[Dataset records]
^^^^^^^^
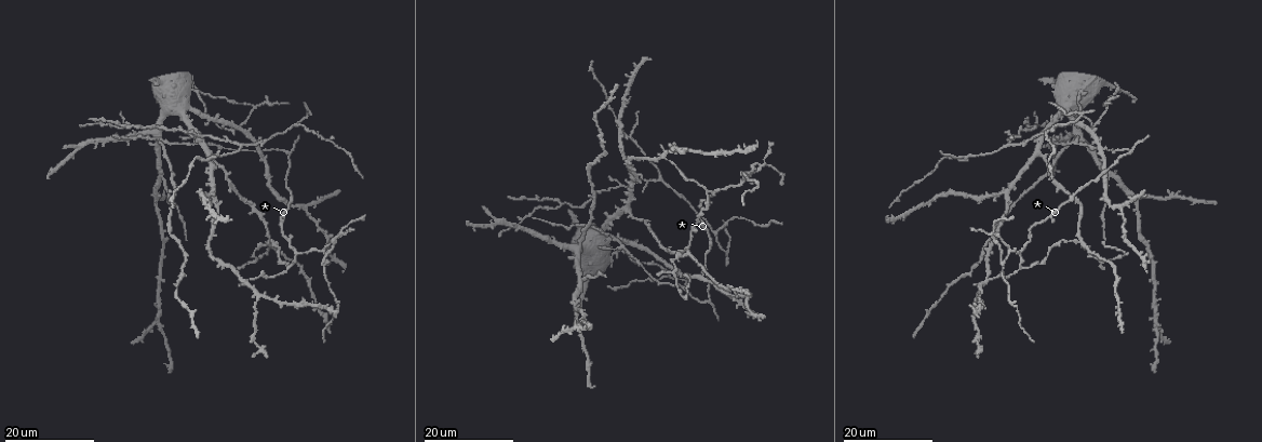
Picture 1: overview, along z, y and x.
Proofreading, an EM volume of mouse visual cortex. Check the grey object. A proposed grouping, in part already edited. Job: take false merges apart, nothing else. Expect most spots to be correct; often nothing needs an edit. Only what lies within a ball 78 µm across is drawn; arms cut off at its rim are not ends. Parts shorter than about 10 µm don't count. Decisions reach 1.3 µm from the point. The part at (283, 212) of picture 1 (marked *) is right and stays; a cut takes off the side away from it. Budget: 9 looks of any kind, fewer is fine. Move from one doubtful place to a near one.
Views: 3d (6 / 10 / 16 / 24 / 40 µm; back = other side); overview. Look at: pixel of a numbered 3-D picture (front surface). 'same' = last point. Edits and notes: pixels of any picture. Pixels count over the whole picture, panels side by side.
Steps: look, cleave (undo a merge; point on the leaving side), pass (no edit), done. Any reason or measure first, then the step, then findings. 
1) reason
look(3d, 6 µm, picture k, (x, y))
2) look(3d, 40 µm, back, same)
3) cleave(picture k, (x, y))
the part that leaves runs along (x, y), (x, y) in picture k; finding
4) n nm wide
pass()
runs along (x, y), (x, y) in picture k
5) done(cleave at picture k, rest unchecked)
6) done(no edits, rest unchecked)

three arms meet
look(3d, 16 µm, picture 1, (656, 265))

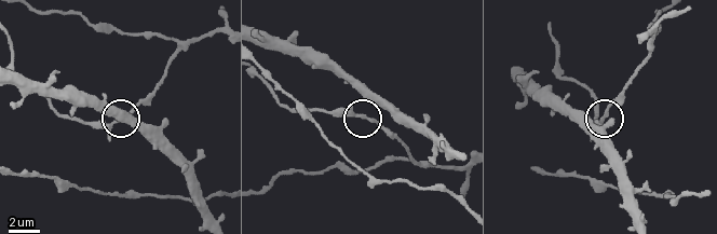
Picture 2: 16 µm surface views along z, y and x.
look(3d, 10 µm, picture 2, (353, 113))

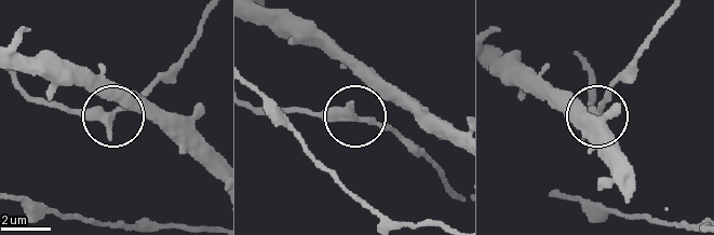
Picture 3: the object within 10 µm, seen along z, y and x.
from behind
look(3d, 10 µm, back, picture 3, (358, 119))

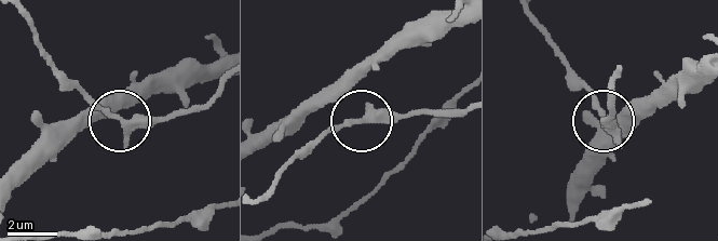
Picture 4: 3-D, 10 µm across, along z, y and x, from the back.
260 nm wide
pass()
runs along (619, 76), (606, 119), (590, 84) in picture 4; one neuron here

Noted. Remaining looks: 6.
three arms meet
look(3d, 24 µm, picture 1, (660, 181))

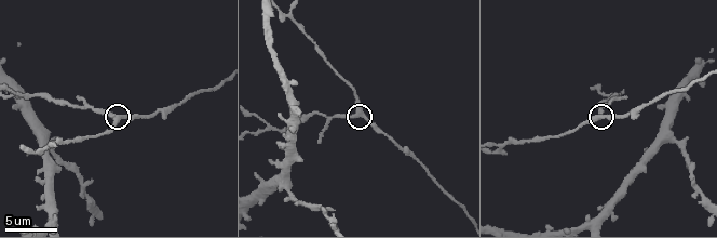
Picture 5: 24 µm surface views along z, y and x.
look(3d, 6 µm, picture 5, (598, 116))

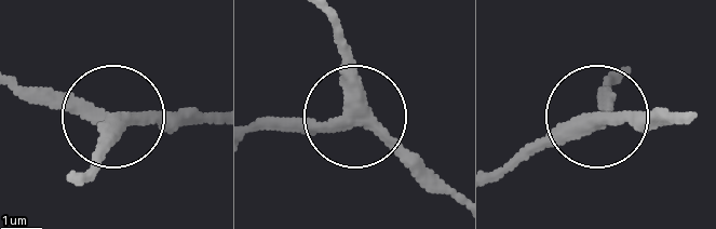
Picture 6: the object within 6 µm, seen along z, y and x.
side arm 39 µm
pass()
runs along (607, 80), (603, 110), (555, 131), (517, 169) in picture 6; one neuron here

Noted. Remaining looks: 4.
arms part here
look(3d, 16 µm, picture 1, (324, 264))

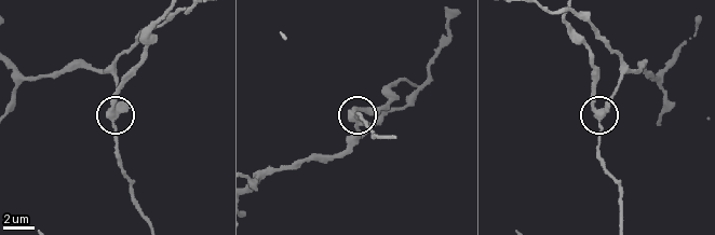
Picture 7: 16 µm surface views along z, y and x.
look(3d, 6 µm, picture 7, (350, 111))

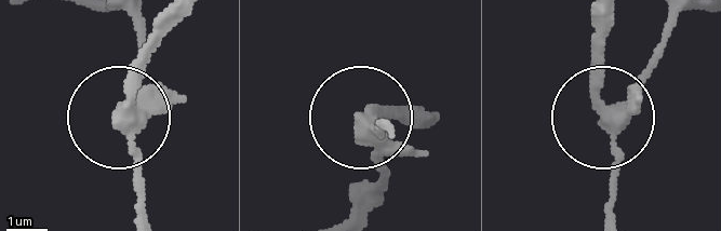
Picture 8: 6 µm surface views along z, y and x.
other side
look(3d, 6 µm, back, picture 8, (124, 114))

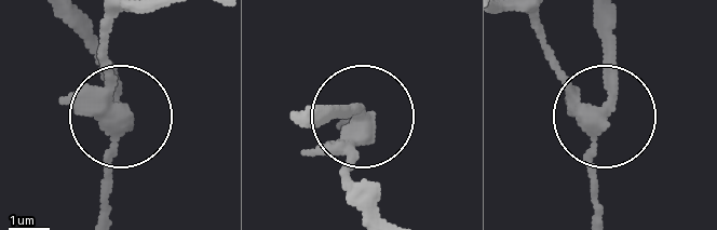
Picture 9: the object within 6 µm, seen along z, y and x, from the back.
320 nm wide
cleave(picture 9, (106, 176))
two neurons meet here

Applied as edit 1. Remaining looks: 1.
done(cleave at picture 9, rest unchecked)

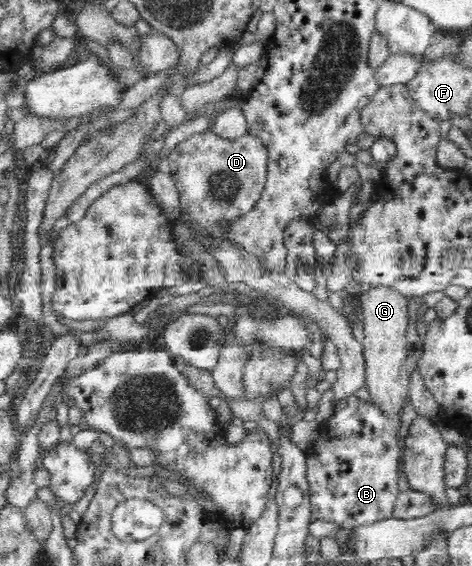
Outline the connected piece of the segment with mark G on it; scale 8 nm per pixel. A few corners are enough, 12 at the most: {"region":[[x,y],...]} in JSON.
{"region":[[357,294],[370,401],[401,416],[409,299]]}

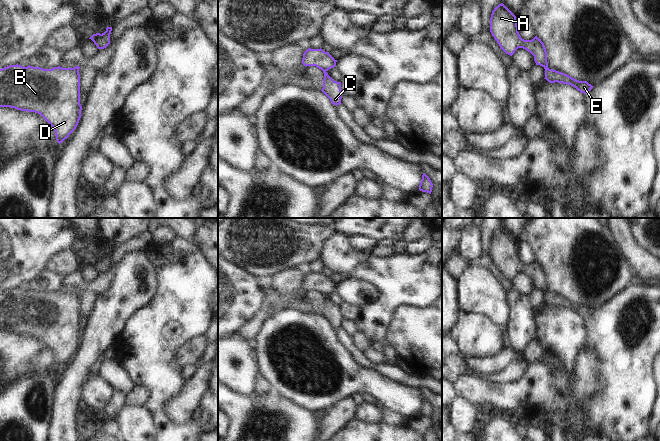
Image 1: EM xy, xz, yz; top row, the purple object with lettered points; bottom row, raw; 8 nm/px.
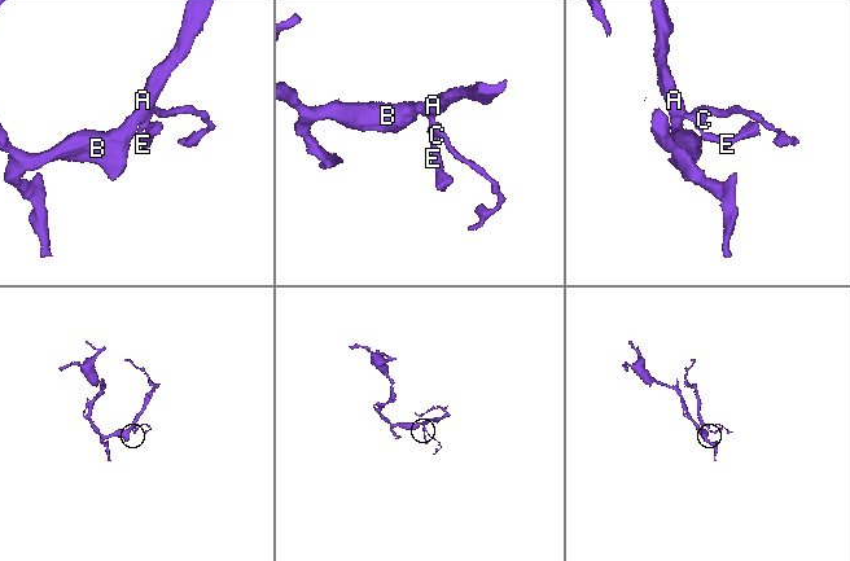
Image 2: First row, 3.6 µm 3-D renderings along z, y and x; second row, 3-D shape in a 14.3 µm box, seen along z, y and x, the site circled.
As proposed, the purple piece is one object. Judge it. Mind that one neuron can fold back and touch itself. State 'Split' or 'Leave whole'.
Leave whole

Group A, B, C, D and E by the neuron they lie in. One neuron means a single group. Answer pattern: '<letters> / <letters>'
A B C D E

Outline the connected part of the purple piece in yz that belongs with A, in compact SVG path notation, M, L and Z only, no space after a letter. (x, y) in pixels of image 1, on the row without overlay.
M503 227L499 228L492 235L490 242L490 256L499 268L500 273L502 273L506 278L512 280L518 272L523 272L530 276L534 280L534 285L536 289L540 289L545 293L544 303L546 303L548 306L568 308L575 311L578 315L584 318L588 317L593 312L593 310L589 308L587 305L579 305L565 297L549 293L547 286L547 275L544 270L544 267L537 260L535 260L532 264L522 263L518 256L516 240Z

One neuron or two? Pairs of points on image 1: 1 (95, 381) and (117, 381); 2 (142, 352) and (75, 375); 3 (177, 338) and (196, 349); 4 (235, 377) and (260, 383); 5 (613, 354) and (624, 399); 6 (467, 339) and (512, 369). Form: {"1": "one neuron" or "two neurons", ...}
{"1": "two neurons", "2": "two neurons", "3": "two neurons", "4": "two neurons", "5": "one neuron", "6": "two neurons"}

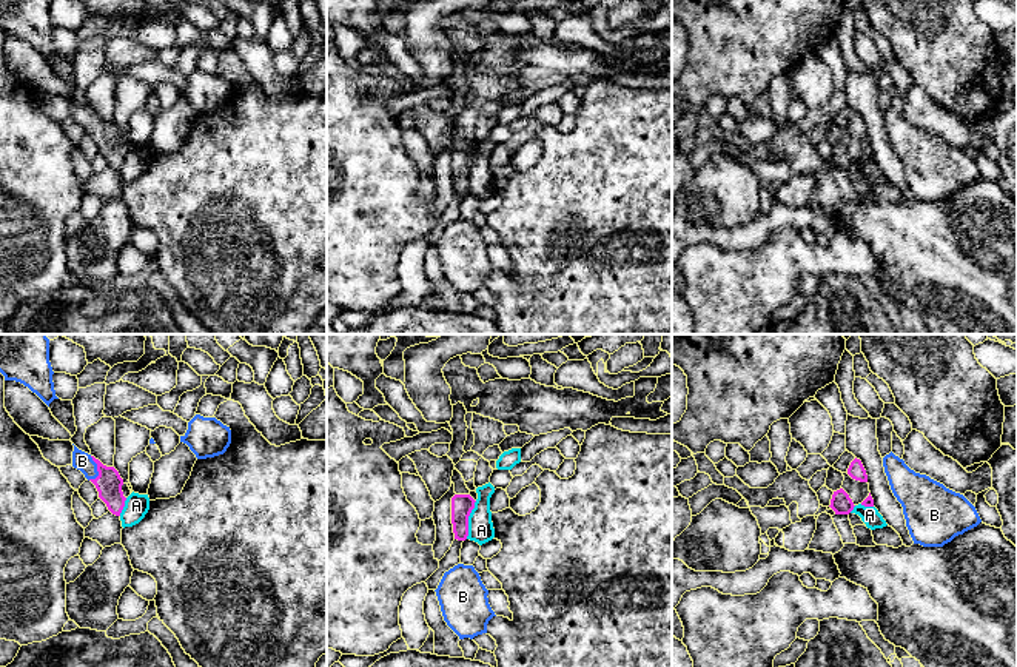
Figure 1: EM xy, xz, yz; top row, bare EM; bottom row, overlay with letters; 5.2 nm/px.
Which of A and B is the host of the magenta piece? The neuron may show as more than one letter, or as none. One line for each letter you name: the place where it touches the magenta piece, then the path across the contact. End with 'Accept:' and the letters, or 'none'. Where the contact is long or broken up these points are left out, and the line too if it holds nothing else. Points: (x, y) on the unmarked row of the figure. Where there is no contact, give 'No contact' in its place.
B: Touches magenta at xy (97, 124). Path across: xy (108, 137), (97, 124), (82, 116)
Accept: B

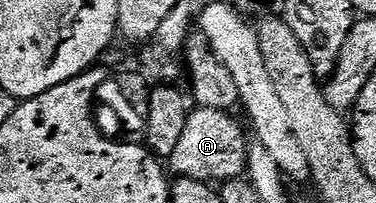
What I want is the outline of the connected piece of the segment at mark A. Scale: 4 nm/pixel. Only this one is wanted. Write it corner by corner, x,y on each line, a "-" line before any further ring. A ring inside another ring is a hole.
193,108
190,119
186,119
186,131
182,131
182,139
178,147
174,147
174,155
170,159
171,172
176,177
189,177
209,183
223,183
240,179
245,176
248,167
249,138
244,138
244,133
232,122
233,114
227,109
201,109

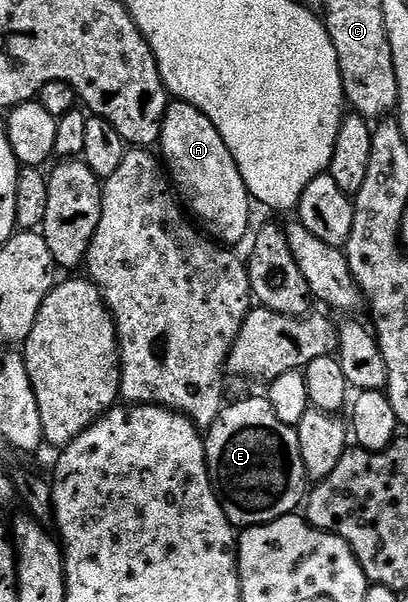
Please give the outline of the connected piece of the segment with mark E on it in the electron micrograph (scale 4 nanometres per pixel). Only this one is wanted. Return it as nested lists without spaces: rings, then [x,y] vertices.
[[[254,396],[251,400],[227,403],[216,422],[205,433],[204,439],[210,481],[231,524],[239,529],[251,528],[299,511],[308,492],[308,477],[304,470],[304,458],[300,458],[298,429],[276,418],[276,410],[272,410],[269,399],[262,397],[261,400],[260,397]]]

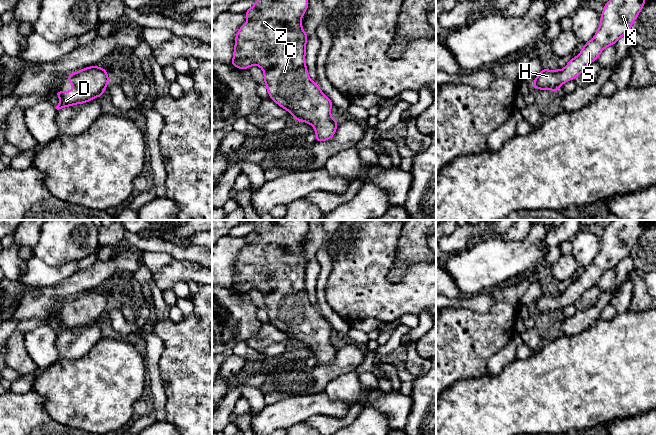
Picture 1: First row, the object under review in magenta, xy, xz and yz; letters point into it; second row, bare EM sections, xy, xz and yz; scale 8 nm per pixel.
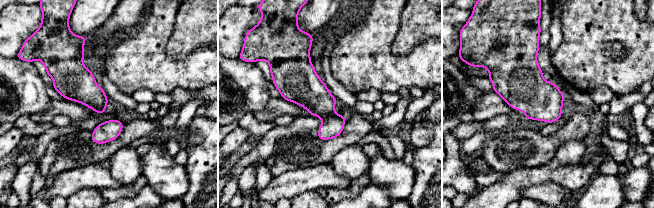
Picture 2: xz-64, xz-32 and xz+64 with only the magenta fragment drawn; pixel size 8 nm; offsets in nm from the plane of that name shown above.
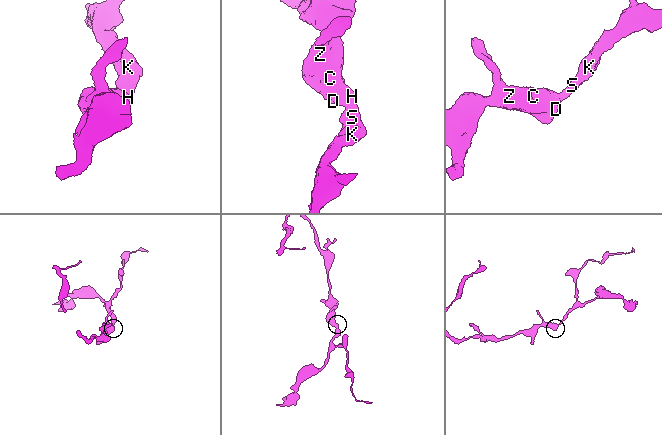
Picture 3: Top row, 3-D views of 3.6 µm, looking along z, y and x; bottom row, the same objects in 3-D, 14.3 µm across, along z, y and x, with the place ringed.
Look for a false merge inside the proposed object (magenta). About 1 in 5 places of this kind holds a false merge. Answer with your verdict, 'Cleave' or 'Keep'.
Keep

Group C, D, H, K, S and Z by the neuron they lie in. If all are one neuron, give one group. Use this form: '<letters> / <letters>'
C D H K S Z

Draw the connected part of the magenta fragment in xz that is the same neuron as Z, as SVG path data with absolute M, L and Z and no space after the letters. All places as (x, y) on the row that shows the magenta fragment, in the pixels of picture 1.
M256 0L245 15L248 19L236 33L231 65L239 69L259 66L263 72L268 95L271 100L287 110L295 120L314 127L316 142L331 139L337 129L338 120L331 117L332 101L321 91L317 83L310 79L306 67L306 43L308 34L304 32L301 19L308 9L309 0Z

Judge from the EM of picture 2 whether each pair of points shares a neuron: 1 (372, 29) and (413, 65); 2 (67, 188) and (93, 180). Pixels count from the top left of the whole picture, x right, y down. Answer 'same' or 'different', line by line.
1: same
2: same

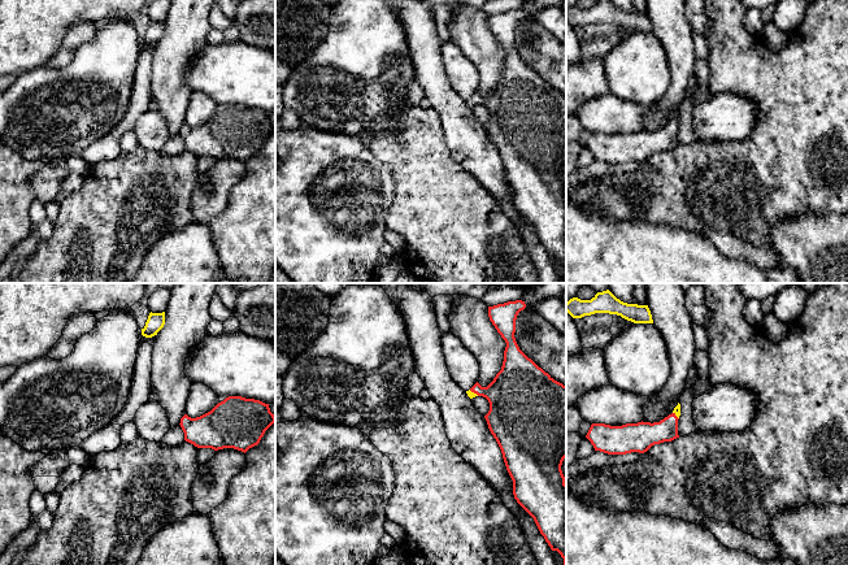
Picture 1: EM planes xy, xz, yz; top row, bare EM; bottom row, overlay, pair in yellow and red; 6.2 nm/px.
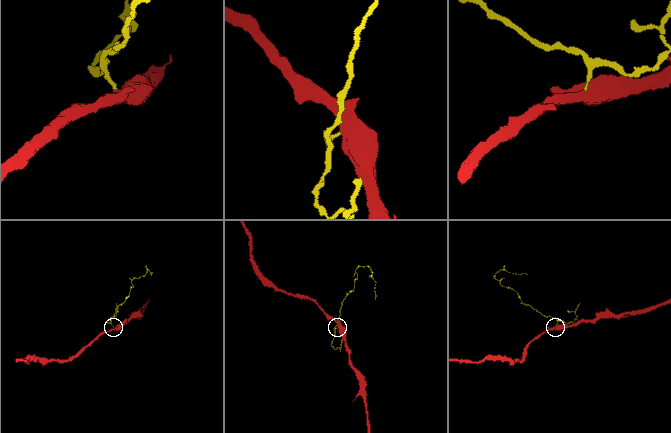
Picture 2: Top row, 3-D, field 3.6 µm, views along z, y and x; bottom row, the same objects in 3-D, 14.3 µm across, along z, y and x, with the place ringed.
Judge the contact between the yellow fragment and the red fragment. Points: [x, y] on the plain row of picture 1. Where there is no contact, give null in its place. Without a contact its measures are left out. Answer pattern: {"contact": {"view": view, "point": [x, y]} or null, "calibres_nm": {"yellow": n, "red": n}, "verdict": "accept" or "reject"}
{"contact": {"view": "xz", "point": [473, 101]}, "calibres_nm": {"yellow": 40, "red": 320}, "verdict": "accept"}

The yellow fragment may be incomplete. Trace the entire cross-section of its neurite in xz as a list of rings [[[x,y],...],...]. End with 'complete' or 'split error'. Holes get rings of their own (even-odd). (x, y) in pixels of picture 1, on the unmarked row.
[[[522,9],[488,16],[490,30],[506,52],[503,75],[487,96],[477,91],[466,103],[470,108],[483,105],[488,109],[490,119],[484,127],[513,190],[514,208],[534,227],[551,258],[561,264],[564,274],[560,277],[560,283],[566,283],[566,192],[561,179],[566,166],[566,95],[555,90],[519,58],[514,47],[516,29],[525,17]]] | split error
^^^^^^^^
**What you have to do**:
Go through the records, tally the lines holding the word "drawn", and give only the tally.

**The completed task**:
2